Many providers have focused on two core attributes (there are many more) of a successful and optimized system: A consolidated platform that encompasses both quality and risk solutions, and integration into the EHR, said Ryan Pretnik, director of research and strategy – analytics, at KLAS Enterprises. “Regarding a consolidated platform that encompasses both quality and risk solutions, in the provider world, having a solution that can check off more boxes on the capabilities end is always very intriguing to providers, even if the solution isn’t the top-performing solution in the space; sometimes good is good enough,” he said.

“Why is that? Having fewer systems to work with is a plus. It’s easier for provider departments to learn and work on the solution, which drives better adoption of the solution, and since solutions that encompass multiple products tend to be integrated nicely, providers don’t have to hop from system to system or try combining data from different solutions to get a holistic view of the data.”

Also, pricing, maintenance of the system and upkeep of multiple systems is taxing for providers, who already manage thousands of applications, he added. “Having a consolidated, integrated platform that encompasses modules or solutions like claims, peer reviews, credentialing, eCQMs, surveillance, regulations, performance improvement, etc., helps to drive higher provider satisfaction,” Pretnik advised.

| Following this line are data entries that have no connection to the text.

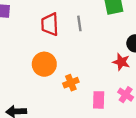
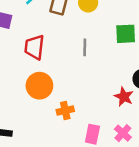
red trapezoid: (50, 24) -> (34, 47), moved

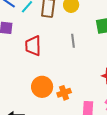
orange circle: (39, 86) -> (42, 87), moved

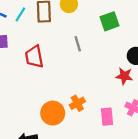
orange circle: (42, 87) -> (53, 113), moved

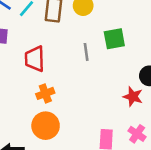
green square: (110, 21) -> (114, 39), moved
orange cross: (77, 103) -> (45, 93), moved

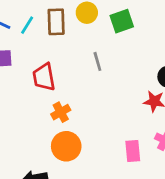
green square: (114, 39) -> (122, 21), moved

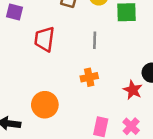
orange cross: (61, 112) -> (89, 77), moved

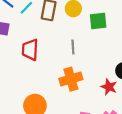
orange cross: (89, 77) -> (71, 79), size x1.5

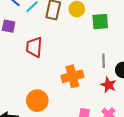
gray line: (73, 47) -> (104, 61), moved

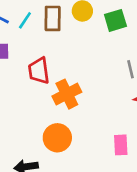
orange cross: (72, 76) -> (67, 94), moved

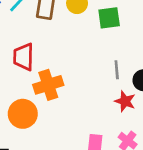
orange circle: (57, 138) -> (23, 114), moved

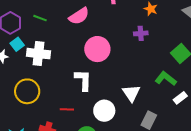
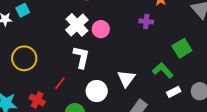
pink circle: (97, 49) -> (101, 29), size x0.7
white cross: (38, 54) -> (77, 25), moved, turned 30
red line: (67, 109) -> (60, 83), turned -64

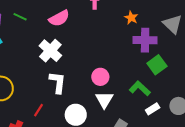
purple cross: (146, 21) -> (145, 40), moved, size x1.6
pink circle: (101, 29) -> (100, 77), moved

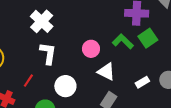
green L-shape: (140, 88) -> (123, 41), moved
white triangle: (104, 100) -> (106, 72), moved, turned -36

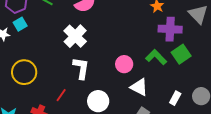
white rectangle: (142, 82) -> (175, 98), turned -32

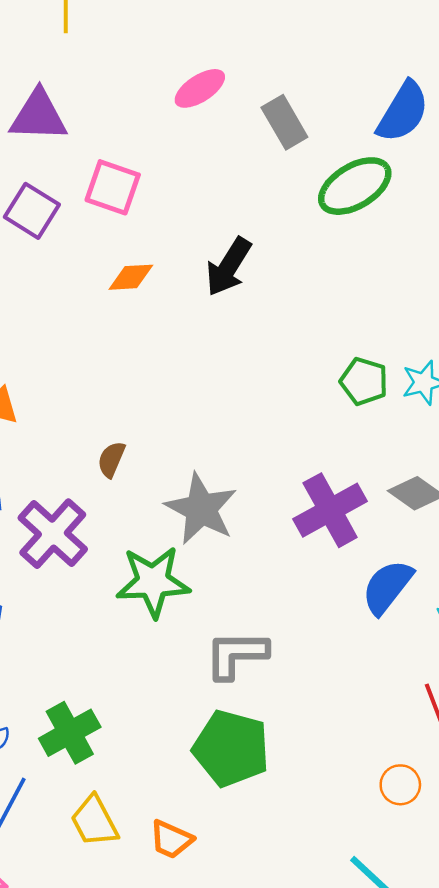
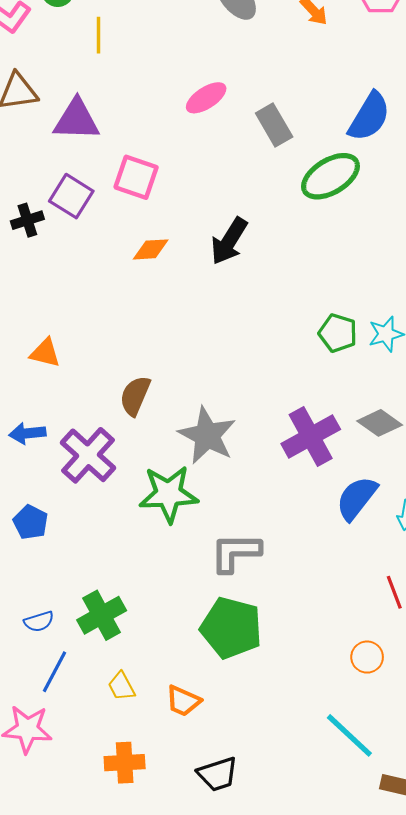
brown semicircle: (111, 459) -> (135, 396), size x1.4
yellow trapezoid: (94, 821) -> (121, 686), size x0.7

“Here is a reference conversation with a provider we recently spoke with: ‘The quality and safety system we currently use is very integrated because we have many, if not all, of their modules/solutions, and the modules/solutions work very nicely together. The system is fully integrated, which makes the solution very intuitive and easy to use, which helps support us on our high-reliability journey.'”

EHR integration is key

And on a final note, integrating quality and safety into the EHR is key, he noted. With the EHR being a hub for information, having a quality and risk system systematically work with an EHR is a key driver in decisions by providers, he said.

“Just like other systems, having an optimized workflow and being able to accurately pull or push data to or from the EHR that your quality and risk solutions play nicely with, helps providers feed their EHR or other solution of choice with the accurate information needed for users to interact with,” he said. “When we look at the scoring of solutions in the quality and risk space, solutions that integrate nicely with the EHR tend to be associated with an increase in overall provider satisfaction.”

This shows how important this core attribute is to providers, he added. For vendors looking to make a jump in this space, having integration with multiple EHRs, with seamless workflow and data transfer, is incredibly valuable to providers, Pretnik said. “Here,” he concluded, “is a quote from a provider we recently spoke with: ‘I am really happy with the integration we get with our quality and risk solution. The overall product quality is top shelf. The product is basically attached to our EHR, which is fantastic. The solution deals with the EHR by basically reading all the data and helping us produce an output. We started using the solution because of the tight EHR integration and the need for reporting to the governing bodies.”